▼
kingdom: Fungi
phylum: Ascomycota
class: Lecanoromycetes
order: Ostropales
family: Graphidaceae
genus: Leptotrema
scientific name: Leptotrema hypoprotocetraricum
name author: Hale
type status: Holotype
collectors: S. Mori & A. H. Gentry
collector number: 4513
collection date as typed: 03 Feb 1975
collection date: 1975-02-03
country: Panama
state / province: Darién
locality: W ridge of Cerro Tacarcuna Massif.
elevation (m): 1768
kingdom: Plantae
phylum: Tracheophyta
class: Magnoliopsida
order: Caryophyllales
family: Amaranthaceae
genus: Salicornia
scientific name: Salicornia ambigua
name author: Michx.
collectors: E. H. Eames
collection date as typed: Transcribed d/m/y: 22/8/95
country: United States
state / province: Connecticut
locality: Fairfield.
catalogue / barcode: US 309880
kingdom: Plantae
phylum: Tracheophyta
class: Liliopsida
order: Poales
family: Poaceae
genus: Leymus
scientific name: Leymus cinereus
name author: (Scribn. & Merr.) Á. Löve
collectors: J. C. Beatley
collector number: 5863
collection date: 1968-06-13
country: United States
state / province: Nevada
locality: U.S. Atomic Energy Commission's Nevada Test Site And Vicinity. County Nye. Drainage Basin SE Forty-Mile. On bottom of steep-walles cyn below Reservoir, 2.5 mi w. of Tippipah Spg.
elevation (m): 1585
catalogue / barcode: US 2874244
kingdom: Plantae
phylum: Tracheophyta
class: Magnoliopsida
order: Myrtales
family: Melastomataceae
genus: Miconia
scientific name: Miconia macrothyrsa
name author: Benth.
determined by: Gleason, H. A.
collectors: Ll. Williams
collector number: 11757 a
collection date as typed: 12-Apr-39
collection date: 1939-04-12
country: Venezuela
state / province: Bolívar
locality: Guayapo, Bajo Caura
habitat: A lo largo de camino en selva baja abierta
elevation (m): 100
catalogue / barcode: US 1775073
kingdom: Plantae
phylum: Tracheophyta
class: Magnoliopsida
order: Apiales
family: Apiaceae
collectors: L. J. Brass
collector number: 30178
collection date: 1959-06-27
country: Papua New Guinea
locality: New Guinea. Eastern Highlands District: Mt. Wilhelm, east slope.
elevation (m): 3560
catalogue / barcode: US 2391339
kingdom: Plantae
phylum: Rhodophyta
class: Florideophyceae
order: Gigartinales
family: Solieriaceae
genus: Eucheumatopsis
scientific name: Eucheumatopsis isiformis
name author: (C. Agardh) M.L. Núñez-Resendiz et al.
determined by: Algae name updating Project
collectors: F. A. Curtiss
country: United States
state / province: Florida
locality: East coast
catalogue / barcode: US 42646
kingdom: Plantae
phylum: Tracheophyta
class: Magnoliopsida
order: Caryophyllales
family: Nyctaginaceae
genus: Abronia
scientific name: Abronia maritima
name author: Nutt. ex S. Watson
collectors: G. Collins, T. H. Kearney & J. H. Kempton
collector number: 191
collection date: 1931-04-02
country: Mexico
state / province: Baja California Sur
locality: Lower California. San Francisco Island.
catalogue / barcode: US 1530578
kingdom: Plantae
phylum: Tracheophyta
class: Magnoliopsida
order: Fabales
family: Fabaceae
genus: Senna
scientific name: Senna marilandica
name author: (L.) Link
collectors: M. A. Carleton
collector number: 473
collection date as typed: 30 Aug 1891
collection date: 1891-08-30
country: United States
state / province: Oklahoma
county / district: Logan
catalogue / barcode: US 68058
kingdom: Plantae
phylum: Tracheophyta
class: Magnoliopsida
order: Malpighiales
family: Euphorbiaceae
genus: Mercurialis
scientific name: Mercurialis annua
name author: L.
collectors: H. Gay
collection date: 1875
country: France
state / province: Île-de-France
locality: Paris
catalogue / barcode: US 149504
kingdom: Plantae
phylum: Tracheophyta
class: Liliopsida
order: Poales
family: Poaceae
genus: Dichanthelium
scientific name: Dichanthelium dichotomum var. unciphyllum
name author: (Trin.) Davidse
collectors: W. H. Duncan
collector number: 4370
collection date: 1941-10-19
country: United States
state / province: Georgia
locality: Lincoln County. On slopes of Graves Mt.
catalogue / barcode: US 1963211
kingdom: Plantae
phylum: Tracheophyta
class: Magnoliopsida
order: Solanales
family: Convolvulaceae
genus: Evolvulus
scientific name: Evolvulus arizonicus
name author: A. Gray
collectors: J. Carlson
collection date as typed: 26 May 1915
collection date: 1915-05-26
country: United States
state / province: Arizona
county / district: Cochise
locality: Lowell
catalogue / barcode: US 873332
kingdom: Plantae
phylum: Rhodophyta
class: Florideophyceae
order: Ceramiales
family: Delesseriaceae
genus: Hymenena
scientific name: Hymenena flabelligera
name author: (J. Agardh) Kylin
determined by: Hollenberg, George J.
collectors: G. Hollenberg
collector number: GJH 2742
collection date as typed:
▲
- Task brief: Please copy the data above word for word, beginning at the line that contains "habitat: A lo" and stopping after the line that contains "country: Papua New Guinea".

- Task solution:
habitat: A lo largo de camino en selva baja abierta
elevation (m): 100
catalogue / barcode: US 1775073
kingdom: Plantae
phylum: Tracheophyta
class: Magnoliopsida
order: Apiales
family: Apiaceae
collectors: L. J. Brass
collector number: 30178
collection date: 1959-06-27
country: Papua New Guinea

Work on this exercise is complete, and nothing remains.